The lay letter points out that the experience of poor people, and of different racial minorities, has been by no means uniform in the United States, and implicitly therefore raises the question of the “culture of poverty” and its impact on the needy. This is a subject which the bishops ignore, just as they ignore the equivalent questions with regard to the international order—are some poor nations less willing to take responsibility for their fate than others? why have some “third world” countries prospered since World War II, while others languish?
Third, as regards domestic policy, it is the lay letter which shows proper respect for the institution which Catholic social doctrine identifies as the most basic of all—the family. The lay commission points out that family breakdown is often a cause of poverty, whereas the bishops treat it merely as a result. It is the lay letter which affirms family integrity as a good in itself, and questions whether certain economic policies undermine it, while the bishops seem to treat family pathology as regrettable mainly because of its economic consequences.

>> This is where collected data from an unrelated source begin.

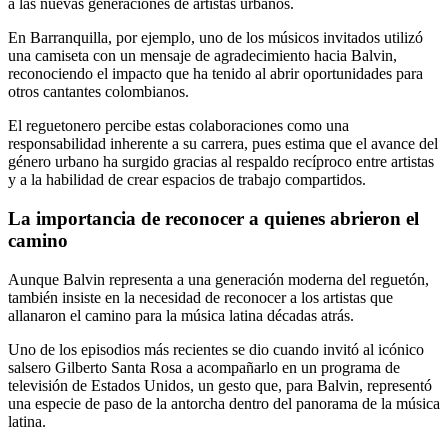
a las nuevas generaciones de artistas urbanos.
En Barranquilla, por ejemplo, uno de los músicos invitados utilizó
una camiseta con un mensaje de agradecimiento hacia Balvin,
reconociendo el impacto que ha tenido al abrir oportunidades para
otros cantantes colombianos.
El reguetonero percibe estas colaboraciones como una
responsabilidad inherente a su carrera, pues estima que el avance del
género urbano ha surgido gracias al respaldo recíproco entre artistas
y a la habilidad de crear espacios de trabajo compartidos.
La importancia de reconocer a quienes abrieron el
camino
Aunque Balvin representa a una generación moderna del reguetón,
también insiste en la necesidad de reconocer a los artistas que
allanaron el camino para la música latina décadas atrás.
Uno de los episodios más recientes se dio cuando invitó al icónico
salsero Gilberto Santa Rosa a acompañarlo en un programa de
televisión de Estados Unidos, un gesto que, para Balvin, representó
una especie de paso de la antorcha dentro del panorama de la música
latina.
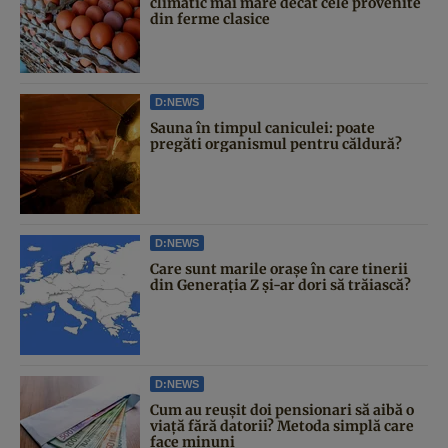
climatic mai mare decât cele provenite
din ferme clasice
D:NEWS
Sauna în timpul caniculei: poate
pregăti organismul pentru căldură?
D:NEWS
Care sunt marile orașe în care tinerii
din Generația Z și-ar dori să trăiască?
D:NEWS
Cum au reușit doi pensionari să aibă o
viață fără datorii? Metoda simplă care
face minuni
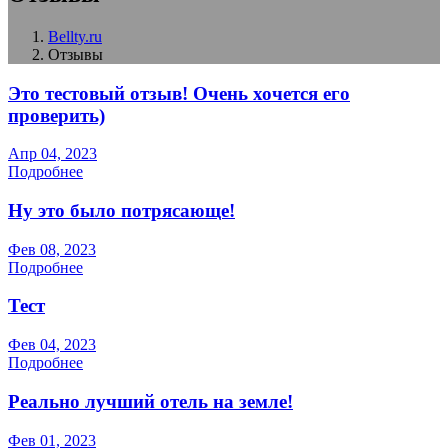
Bellty.ru
Отзывы
Это тестовый отзыв! Очень хочется его
проверить)
Апр 04, 2023
Подробнее
Ну это было потрясающе!
Фев 08, 2023
Подробнее
Тест
Фев 04, 2023
Подробнее
Реально лучший отель на земле!
Фев 01, 2023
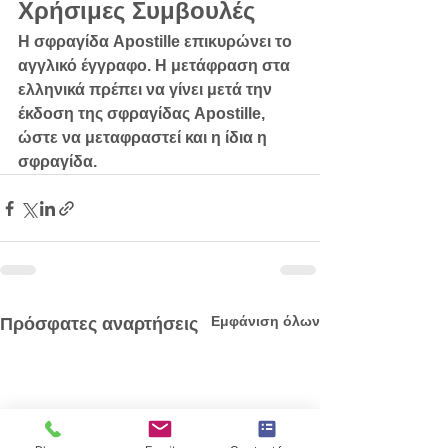
Χρήσιμες Συμβουλές
Η σφραγίδα Apostille επικυρώνει το 
αγγλικό έγγραφο. Η μετάφραση στα 
ελληνικά πρέπει να γίνει 
μετά
 την 
έκδοση της σφραγίδας Apostille, 
ώστε να μεταφραστεί και η ίδια η 
σφραγίδα.
Εμφάνιση όλων
Πρόσφατες αναρτήσεις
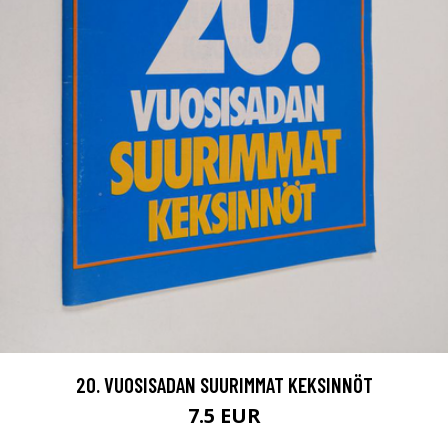
20. VUOSISADAN SUURIMMAT KEKSINNÖT
7.5 EUR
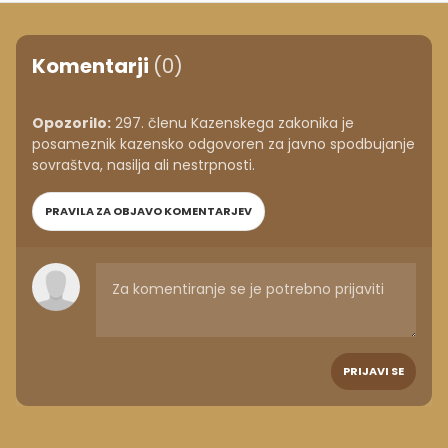
Komentarji
(0)
Opozorilo:
297. členu Kazenskega zakonika je
posameznik kazensko odgovoren za javno spodbujanje
sovraštva, nasilja ali nestrpnosti.
PRAVILA ZA OBJAVO KOMENTARJEV
PRIJAVI SE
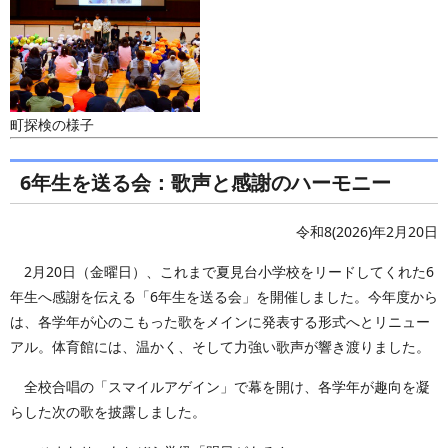
町探検の様子
6年生を送る会：歌声と感謝のハーモニー
令和8(2026)年2月20日
2月20日（金曜日）、これまで夏見台小学校をリードしてくれた6
年生へ感謝を伝える「6年生を送る会」を開催しました。今年度から
は、各学年が心のこもった歌をメインに発表する形式へとリニュー
アル。体育館には、温かく、そして力強い歌声が響き渡りました。
全校合唱の「スマイルアゲイン」で幕を開け、各学年が趣向を凝
らした次の歌を披露しました。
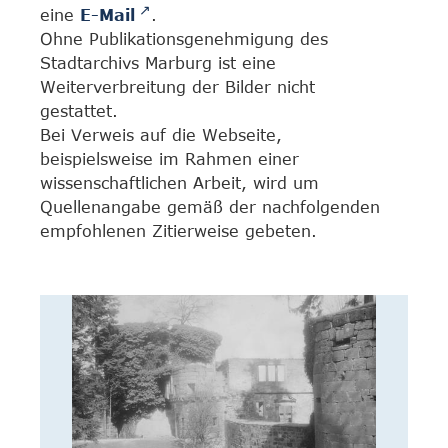
eine
E-Mail
.
Ohne Publikationsgenehmigung des
Stadtarchivs Marburg ist eine
Weiterverbreitung der Bilder nicht
gestattet.
Bei Verweis auf die Webseite,
beispielsweise im Rahmen einer
wissenschaftlichen Arbeit, wird um
Quellenangabe gemäß der nachfolgenden
empfohlenen Zitierweise gebeten.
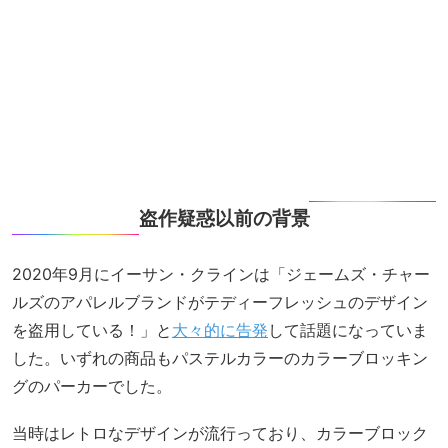
盗作疑惑以前の背景
2020年9月にイーサン・クラインは「ジェームズ・チャー
ルズのアパレルブランドがテディーフレッシュのデザイン
を盗用している！」と
大々的に告発
して話題になっていま
した。いずれの商品もパステルカラーのカラーブロッキン
グのパーカーでした。
当時はレトロなデザインが流行っており、カラーブロック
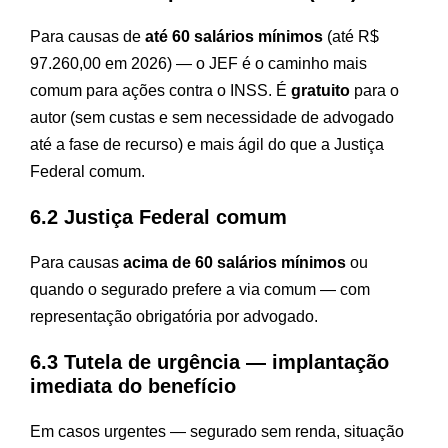
Para causas de
até 60 salários mínimos
(até R$
97.260,00 em 2026) — o JEF é o caminho mais
comum para ações contra o INSS. É
gratuito
para o
autor (sem custas e sem necessidade de advogado
até a fase de recurso) e mais ágil do que a Justiça
Federal comum.
6.2 Justiça Federal comum
Para causas
acima de 60 salários mínimos
ou
quando o segurado prefere a via comum — com
representação obrigatória por advogado.
6.3 Tutela de urgência — implantação
imediata do benefício
Em casos urgentes — segurado sem renda, situação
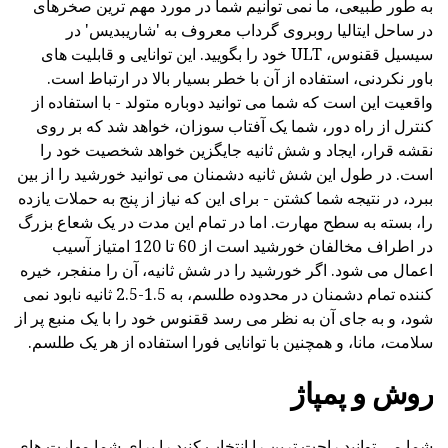
به طور طبیعی، ما نمی توانیم شما در مورد مهم ترین صخرهای
در ساحل ایتالیا روبروی گرداب معروف به 'شاریبدیس' در
سیسیل ققنوس، ULT خود را بگویید. این توانایی و قابلیت های
باور نکردنی، استفاده از آن با خطر بسیار بالا در ارتباط است.
واقعیت این است که شما می توانید دوباره متولد - با استفاده از
کنترل از راه دور، شما یک آفتاب سوزان، خواهد شد که بر روی
نقشه قرار، ایجاد و شش ثانیه جایگزین خواهد شخصیت خود را
است. در طول این شش ثانیه دشمنان می توانید خورشید را از بین
ببرد، در نتیجه شما کشتن - برای این که نیاز از پنج به حملات یازده
را، بسته به سطح مهارت. اما در تمام این مدت در یک شعاع بزرگ
در اطراف مخالفان خورشید است از 60 تا 120 امتیاز آسیب
اعمال می شود. اگر خورشید را در شش ثانیه، آن را منفجر، خیره
کننده تمام دشمنان در محدوده طلسم، به 1.5-2.5 ثانیه نابود نمی
شود، و به جای آن به نظر می رسد ققنوس خود را با یک منبع پر از
سلامت، مانا، و همچنین با توانایی فورا استفاده از هر یک طلسم.
روش و پمپاژ
شما می توانید راحت ترین را انتخاب کنید را برای شما مهارت های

Altogether, then, the lay letter insists that economics is not ultimate and that economic problems usually have roots beyond economics itself, while the bishops treat the economy, and economic goals, as autonomous, if not as primary.
Specific differences as to public policy are numerous but also fairly predictable, and can be summarized briefly. In general the bishops accept, largely without question, the essential thrust of liberal American policy over the past fifty years, and question only whether it has gone far enough, while the lay committee argues that bold new strategies are now called for and that the traditional ones have often been counter-productive.
Thus on the domestic front the bishops mainly desire the strengthening and the extension of the welfare state, along with concerted action by the government to stimulate the economy with an aim to creating full employment. The lay committee argues that such policies no longer work, if they ever did, and that the spirit of enterprise is America’s best hope for an economic growth which will bring prosperity to everyone.
Internationally, the bishops readily accept the image of “third world” nations as helpless victims of the more prosperous countries and call for expanded aid programs, easier loans, and revised trade patterns to redistribute wealth from north to south. The lay committee points to the striking differences between one “third world” nation and another and argue that the key to overcoming poverty lies primarily within each nation, specifically in the attitudes and habits of its people and its government.
At least formally, the two documents agree on goals—the alleviation of poverty both at home and abroad and the pursuit of policies geared to those ends. They are rather sharply at odds, however, on what those policies should be. Obviously the bishops are not ignorant of the wider moral perspective which can be found in the lay, letter, but for whatever reason they have chosen not to incorporate it into their own document.
The bishops’ letter does convey a certain sense of moral urgency, insisting that dire poverty and injustice are unacceptable to Christians, and its greatest strength is its unflinching insistence that every kind of public policy must be rigorously scrutinized with regard to its affects on the poor. By contrast, the lay committee’s letter can be regarded as somewhat speculative, arguing the probably beneficent results of policies most of which are unproven, given the dominance of the welfare state for the past fifty years.
Not for the first time, however, does it appear that the bishops, in their concern to be contemporary, have lent their authority to a phase of modem history which is already rapidly passing, and have been forced to ignore much of what is best in their own tradition in order to do so.